Kılıçdaroğlu da İmamoğlu da bu süreci CHP’yi parçalamadan yönetmelidir.
Yerel seçimler öncesinde sosyal demokratların bölündüğü 1994 seçimlerini incelemeleri gerekir.
1994 yerel seçimlerinde SHP, DSP ve CHP ayrı ayrı aday gösterdiler, İstanbul ve Ankara belediye başkanlıklarını yüzde 25 oy alan AK Parti’ye kaybettiler ve 25 sene geri alamadılar.
Bu gerçek anımsanırsa CHP’deki tartışma ve iç mücadele parçalanmaya yol açmadan demokratik ve şeffaf biçimde yürütülmelidir.”

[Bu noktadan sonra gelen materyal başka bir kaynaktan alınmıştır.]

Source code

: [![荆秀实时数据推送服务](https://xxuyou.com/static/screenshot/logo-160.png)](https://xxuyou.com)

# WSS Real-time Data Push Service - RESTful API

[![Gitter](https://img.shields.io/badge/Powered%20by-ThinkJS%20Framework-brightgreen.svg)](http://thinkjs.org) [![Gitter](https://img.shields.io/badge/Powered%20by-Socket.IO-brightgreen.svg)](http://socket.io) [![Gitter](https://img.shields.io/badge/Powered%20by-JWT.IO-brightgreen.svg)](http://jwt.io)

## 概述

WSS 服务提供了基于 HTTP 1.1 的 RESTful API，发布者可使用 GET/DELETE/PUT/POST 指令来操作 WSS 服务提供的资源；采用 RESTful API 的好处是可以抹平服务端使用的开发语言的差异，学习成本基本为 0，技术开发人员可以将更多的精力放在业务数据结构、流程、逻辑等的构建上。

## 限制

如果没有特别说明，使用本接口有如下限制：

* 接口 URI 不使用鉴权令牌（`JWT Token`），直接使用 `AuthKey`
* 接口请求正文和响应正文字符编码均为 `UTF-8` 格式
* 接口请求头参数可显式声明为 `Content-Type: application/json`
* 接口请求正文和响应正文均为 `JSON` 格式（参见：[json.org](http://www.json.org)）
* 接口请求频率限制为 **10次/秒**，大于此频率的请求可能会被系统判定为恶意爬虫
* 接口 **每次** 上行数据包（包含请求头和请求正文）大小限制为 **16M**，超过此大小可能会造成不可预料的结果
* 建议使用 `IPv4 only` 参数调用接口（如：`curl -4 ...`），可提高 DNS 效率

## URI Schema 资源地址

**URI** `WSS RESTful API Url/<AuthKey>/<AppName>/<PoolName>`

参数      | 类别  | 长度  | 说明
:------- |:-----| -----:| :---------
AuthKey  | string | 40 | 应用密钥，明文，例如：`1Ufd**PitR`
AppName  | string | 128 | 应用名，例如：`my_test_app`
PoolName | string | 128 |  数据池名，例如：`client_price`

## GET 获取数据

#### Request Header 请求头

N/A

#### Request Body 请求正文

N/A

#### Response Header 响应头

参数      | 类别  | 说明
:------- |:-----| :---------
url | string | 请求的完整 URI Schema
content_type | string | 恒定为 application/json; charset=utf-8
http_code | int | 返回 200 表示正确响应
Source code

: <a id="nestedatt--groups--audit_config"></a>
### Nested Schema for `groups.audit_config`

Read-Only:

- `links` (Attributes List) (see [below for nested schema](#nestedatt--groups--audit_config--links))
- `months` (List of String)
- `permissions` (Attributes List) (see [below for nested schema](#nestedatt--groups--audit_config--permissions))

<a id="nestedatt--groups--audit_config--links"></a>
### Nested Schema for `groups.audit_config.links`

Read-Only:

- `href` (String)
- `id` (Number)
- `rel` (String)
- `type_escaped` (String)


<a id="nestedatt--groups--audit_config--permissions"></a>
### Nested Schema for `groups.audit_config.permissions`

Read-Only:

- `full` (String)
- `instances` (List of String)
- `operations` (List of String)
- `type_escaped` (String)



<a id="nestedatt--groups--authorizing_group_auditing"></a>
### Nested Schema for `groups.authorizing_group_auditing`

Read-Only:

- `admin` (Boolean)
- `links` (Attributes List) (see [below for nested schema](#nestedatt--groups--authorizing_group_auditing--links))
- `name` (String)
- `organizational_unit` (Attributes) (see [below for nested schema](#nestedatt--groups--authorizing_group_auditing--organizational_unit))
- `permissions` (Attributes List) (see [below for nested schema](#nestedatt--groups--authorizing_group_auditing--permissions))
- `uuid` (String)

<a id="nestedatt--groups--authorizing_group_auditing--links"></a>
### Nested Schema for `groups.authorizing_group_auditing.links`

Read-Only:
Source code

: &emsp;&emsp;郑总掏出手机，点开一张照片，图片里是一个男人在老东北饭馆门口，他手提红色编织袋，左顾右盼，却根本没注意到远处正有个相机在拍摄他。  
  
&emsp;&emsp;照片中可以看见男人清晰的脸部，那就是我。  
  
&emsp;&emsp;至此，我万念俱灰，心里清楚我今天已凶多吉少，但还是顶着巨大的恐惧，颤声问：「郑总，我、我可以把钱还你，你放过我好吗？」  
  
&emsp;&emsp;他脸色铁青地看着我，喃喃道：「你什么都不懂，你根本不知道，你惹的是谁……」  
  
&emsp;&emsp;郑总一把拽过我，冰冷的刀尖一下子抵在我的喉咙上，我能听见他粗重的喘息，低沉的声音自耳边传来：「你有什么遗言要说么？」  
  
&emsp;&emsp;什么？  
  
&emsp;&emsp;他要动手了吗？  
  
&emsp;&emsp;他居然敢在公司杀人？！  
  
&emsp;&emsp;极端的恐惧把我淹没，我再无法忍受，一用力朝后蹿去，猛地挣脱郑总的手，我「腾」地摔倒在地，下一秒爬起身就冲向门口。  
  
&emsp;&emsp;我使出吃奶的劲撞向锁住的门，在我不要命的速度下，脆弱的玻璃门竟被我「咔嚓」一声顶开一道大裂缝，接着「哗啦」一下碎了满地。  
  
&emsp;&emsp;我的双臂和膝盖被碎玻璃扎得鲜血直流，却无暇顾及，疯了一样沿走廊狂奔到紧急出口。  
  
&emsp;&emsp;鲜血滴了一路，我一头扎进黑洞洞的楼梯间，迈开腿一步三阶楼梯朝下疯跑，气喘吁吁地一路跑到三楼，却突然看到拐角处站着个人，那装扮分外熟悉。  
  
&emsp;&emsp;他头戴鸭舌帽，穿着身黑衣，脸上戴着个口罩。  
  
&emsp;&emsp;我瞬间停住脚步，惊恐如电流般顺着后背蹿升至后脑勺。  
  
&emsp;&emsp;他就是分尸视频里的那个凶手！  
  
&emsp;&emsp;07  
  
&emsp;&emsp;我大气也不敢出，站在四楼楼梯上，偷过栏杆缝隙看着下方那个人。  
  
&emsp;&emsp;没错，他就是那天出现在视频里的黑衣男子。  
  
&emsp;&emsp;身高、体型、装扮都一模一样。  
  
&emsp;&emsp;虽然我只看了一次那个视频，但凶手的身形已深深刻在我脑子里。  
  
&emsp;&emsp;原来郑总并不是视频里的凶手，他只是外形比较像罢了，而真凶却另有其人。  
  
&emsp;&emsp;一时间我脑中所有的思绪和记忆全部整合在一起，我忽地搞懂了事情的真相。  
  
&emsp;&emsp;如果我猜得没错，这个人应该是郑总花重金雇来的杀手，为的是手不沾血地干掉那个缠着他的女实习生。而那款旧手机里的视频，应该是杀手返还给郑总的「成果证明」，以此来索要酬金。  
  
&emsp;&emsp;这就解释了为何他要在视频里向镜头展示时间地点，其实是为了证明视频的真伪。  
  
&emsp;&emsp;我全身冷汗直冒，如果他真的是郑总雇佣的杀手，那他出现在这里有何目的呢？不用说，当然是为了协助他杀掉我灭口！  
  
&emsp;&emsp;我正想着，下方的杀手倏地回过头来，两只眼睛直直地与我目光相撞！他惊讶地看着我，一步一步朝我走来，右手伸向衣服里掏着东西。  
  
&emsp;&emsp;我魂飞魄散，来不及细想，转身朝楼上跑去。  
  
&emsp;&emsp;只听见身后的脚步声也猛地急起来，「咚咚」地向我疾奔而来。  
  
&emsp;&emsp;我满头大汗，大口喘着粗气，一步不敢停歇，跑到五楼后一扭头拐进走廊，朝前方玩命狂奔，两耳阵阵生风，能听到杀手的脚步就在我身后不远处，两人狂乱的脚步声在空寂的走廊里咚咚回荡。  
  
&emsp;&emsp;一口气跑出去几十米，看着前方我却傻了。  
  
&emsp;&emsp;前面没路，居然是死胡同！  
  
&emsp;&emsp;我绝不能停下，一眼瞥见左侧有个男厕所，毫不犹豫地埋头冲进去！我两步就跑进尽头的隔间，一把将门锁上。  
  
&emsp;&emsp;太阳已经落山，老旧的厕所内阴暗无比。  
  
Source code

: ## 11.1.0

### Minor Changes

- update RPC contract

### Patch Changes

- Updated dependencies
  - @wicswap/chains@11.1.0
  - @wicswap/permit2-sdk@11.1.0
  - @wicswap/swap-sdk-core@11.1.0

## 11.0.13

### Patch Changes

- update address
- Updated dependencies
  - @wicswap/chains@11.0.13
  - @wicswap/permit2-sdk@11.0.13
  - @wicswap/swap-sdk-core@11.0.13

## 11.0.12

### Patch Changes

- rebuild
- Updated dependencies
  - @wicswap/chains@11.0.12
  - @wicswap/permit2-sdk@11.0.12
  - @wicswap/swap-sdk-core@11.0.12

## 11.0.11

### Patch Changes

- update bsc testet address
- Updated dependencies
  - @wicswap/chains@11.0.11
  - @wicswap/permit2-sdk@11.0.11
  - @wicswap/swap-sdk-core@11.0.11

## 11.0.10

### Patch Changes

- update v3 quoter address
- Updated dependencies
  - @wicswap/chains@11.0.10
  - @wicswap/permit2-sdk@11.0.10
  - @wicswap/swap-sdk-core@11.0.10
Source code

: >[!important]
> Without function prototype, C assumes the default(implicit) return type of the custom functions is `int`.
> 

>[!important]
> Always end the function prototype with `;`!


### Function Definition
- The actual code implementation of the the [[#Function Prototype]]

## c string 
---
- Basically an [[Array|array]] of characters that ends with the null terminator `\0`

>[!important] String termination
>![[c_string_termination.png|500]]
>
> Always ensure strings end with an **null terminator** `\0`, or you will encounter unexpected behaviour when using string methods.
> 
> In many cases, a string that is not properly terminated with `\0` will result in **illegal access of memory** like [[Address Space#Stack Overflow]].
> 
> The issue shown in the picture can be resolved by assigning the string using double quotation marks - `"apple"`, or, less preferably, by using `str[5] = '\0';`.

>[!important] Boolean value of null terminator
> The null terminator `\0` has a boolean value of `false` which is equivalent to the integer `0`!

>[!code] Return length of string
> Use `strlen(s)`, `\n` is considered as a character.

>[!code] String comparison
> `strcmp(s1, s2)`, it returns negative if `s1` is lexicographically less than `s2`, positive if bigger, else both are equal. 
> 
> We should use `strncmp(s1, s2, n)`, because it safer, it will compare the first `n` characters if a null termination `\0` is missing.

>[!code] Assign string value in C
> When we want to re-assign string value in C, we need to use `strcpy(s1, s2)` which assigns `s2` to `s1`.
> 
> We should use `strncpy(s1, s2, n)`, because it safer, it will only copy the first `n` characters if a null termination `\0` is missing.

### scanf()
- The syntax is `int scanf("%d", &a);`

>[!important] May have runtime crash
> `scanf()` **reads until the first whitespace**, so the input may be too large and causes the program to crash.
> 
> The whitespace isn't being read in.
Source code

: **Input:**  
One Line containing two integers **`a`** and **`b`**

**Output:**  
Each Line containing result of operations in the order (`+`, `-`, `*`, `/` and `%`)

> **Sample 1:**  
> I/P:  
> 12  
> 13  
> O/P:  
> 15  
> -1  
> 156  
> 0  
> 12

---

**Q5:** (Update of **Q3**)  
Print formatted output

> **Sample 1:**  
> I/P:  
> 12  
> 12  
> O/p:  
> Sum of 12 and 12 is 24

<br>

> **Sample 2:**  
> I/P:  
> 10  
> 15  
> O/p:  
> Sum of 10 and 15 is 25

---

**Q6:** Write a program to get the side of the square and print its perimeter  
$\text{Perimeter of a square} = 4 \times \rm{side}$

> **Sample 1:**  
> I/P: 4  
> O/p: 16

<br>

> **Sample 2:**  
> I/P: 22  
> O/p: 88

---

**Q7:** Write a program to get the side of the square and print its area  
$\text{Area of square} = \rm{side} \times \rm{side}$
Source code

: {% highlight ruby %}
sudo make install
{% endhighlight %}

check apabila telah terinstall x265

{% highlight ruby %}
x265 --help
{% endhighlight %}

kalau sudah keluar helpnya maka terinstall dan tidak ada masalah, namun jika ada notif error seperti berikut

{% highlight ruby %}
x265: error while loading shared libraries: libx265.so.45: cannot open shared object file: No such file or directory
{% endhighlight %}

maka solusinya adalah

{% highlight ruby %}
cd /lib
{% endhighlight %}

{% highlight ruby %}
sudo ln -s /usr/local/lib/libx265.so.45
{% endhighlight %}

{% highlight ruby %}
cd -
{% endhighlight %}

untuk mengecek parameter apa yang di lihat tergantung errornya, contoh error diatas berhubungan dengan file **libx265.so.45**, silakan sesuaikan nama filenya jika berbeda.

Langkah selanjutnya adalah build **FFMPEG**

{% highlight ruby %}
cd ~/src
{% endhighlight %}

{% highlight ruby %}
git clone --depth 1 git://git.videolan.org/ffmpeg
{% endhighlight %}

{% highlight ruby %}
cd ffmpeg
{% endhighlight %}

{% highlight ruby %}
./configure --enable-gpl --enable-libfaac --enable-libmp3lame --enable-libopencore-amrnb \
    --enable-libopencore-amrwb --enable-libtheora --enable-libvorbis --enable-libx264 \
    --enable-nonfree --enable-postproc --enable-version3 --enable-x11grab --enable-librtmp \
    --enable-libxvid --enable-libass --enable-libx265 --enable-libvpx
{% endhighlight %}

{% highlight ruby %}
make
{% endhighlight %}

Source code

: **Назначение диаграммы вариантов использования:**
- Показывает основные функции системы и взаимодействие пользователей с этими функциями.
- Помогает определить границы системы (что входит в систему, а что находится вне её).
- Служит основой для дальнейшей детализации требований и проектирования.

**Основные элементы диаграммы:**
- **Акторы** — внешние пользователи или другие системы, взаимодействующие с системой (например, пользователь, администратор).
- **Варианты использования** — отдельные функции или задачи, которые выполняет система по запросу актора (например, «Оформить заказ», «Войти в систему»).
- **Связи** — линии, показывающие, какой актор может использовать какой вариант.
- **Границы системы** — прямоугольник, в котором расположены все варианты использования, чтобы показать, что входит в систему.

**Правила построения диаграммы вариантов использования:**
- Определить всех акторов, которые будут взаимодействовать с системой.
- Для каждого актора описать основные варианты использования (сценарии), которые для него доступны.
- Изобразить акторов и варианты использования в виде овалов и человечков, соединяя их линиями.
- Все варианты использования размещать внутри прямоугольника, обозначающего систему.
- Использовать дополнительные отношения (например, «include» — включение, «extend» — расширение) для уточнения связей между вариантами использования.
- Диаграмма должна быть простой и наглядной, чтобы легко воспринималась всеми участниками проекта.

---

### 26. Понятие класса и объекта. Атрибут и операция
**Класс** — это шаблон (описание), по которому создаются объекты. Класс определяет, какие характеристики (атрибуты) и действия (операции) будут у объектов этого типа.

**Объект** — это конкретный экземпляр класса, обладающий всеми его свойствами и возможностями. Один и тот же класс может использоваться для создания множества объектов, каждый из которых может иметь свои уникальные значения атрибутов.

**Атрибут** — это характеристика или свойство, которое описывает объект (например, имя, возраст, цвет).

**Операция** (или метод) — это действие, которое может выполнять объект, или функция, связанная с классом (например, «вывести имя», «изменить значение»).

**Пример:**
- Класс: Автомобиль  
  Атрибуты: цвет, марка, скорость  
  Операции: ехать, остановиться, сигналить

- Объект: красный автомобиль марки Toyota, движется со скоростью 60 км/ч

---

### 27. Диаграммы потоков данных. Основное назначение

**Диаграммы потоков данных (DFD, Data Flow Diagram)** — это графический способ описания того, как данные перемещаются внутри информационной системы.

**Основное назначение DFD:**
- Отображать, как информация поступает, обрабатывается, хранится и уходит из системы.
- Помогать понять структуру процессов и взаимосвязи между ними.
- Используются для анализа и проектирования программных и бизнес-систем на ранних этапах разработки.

Küçükkaya: “İhale tek kişiye mi kalacak?”
Halk TV’nin sitesinde yazan İsmail Küçükkaya da Kılıçdaroğlu’na yapılan eleştirilerle ilgili “İhale tek kişiye mi kalacak” diye sordu.
Küçükkaya’nın yazısının ilgili bölümü şöyle:
Kılıçdaroğlu son kez şans denedi. Riskliydi; o riski üstlendi, olmadı.
Peki o Millet İttifakı’nın adayı değil miydi? Konuşulmayanlar arasında onlar da var. Niye?
Sorumluyu arayalım ama tek kişi mi? İhale tek kişiye mi kalacak? Diğer hiçbir lideri gündeme almadan yapılacak tüm değerlendirmeler eksiktir.
Yanardağ: “Kılıçdaroğlu’na rakip gösterilenler, partiyi daha sağa çekecek bir ‘yenilenme’ anlayışına sahip”
Tele 1 Genel Yayın Yönetmeni Merdan Yanardağ, Tele 1’in sitesinde dün yayımlanan yazısında Kılıçdaroğlu’nu partiyi sağa çekmekle eleştirdi ancak “Kılıçdaroğlu’na rakip olarak gösterilen kişilerin, partiyi daha sağa çekecek bir “yenilenme” anlayışına sahip oldukları biliniyor” diye yazdı.
Yanardağ’ın yazısının ilgili bölümü şöyle:
“Kılıçdaroğlu, Deniz Baykal döneminde yeterince sağa kayan partiyi, kimliğinden daha da uzaklaştırmıştır. CHP, bu dönemde hiç olmadığı kadar sağa savrulmuştur. Parti halkçı, sol, kamucu, anti-emperyalist ve devrimci çizgisinden uzaklaşmış, cumhuriyeti ve laikliği savunmaktan kaçınmış, kendi tarihsel kimliğine yabancılaşmıştır.
(…)
CHP’de, Kılıçdaroğlu’na rakip olarak gösterilen kişilerin, partiyi daha sağa çekecek bir “yenilenme” anlayışına sahip oldukları biliniyor. Öyle ki, bu zihniyet “Abdülhamit de bizim Atatürk de bizim” diyen bir yaklaşımı temsil ediyor. Oysa biri Ortaçağı ve feodal bir din tarım devletini, diğeri ise aydınlanma ve moderniteyi temsil ediyor. Bu tutum sahipleri, Cumhuriyeti tasfiye eden ve İslamcı bir rejimin kurulmasını tamamlamaya yönelen iktidarın çerçevesini çizdiği verili durumu kabul etmiş görünüyor.”